The architecture and colours of Nyhavn port streets - the answer is simple.  Anyone who enters this alley of Copenhagen will easily find the left bank side of the canal, called the "sun" (the right bank, which is closer to the city, is called "classic"). There we can find the most colourful townhouses. Featuring yellow and red shades, rarely blue or pale green.

There you can find a tenement house where H. Ch.
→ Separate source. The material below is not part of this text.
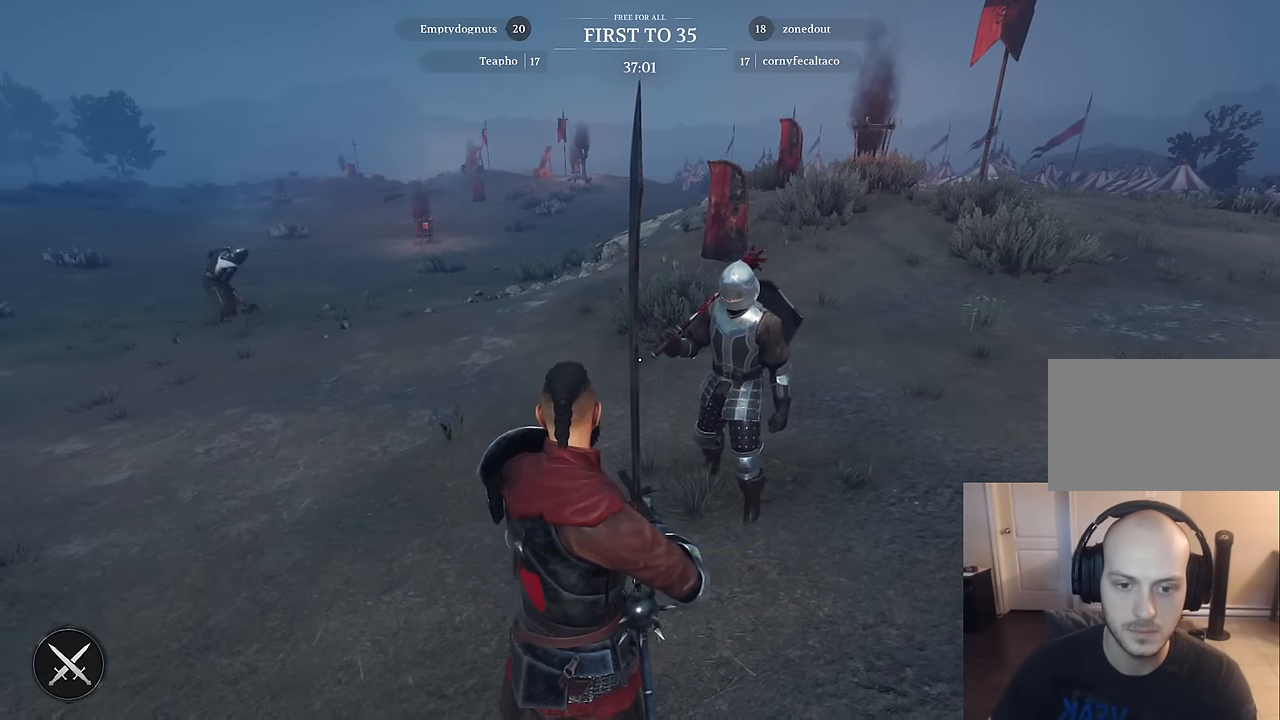
{"keys": [], "mouse": [], "mouse_move": "left", "events": [[200, "s", "up"]]}
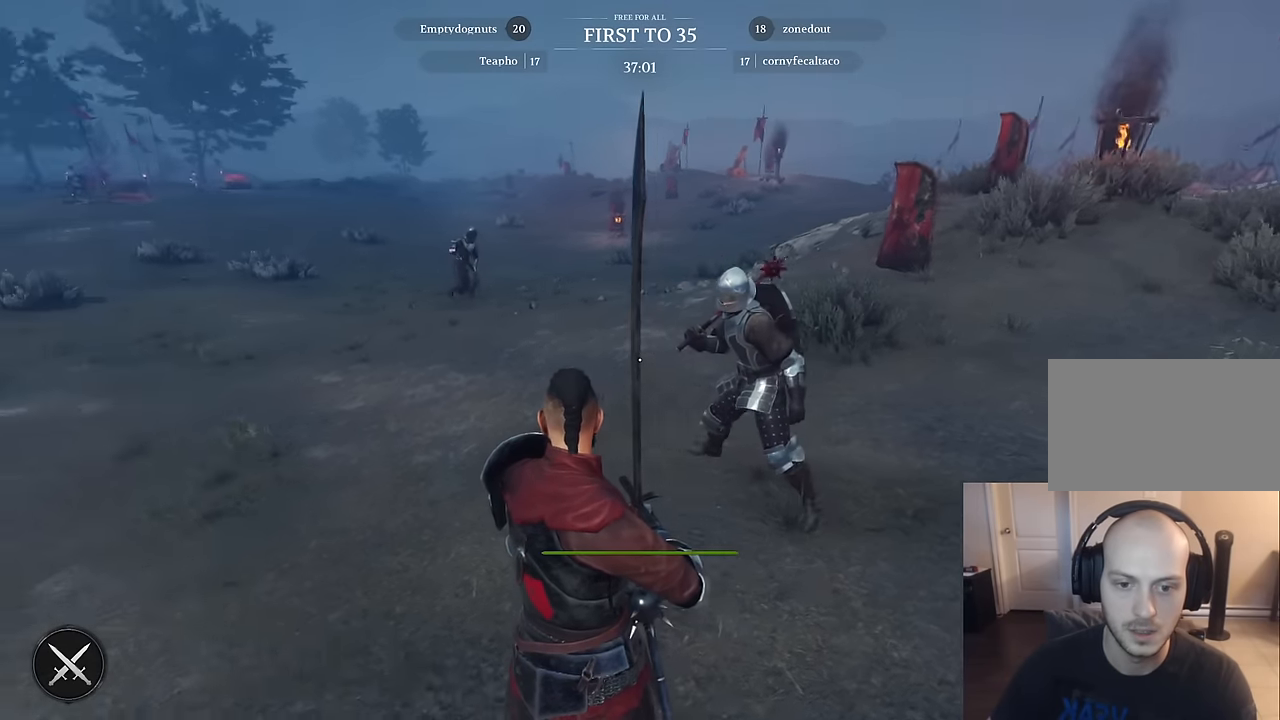
{"keys": [], "mouse": ["right"], "mouse_move": "right", "events": [[167, "mouse_right", "down"]]}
Andersen lived for some time  (it is very likely that he wrote his first fairy tale) or, for example, the one numbered 9.  It was erected as early as 1661 and is regarded as the the oldest building in the entire development of the north bank of Nyhavn.
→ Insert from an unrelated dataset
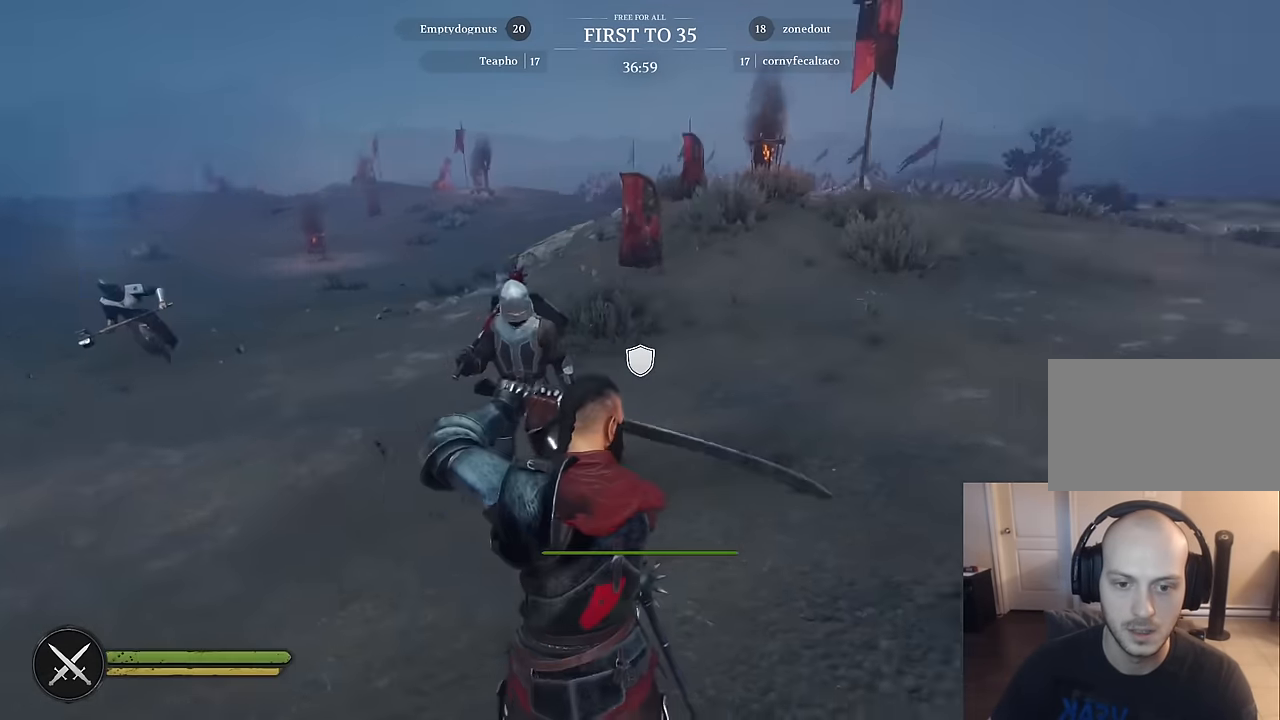
{"keys": [], "mouse": ["right"], "mouse_move": "still", "events": [[234, "mouse_left", "down"], [334, "mouse_left", "up"]]}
The New Haven, this is how Nyhavn is translated, came into being in 17th century.  It was an element of the northern development of the Old Town of Copenhagen by Danish monarchs.  It is known that the canal around which the charming tenement houses are located was dug by Swedish captives, who were captured during the war between 1658 and 1660.

Today, the colourful alley of Copenhagen is one of the most popular places in town - it can be seen on almost each postcard.  It is also the result of the small wattle and daub houses with colourful facades, which were built along the canal by wealthy locals from the 12th century - they are hidden behind the main development of buildings with countless bars and restaurants. Thanks to them the New Haven was given the second name: “the longest bar in Scandinavia”.

This was not always the case. Since the beginning of existence of the New Haven, life revolved around trade, taverns and prostitution, but over time Nyhavn lost its glamour  - primarily due to the fact that ships capable of entering the canal were over time replaced by larger vessels.  The charm of port streets was restored through revitalization, which lasted until 1960s. The old tenement houses were first restored and then repainted with pastel colours.  The colourful alley of Copenhagen was revived again.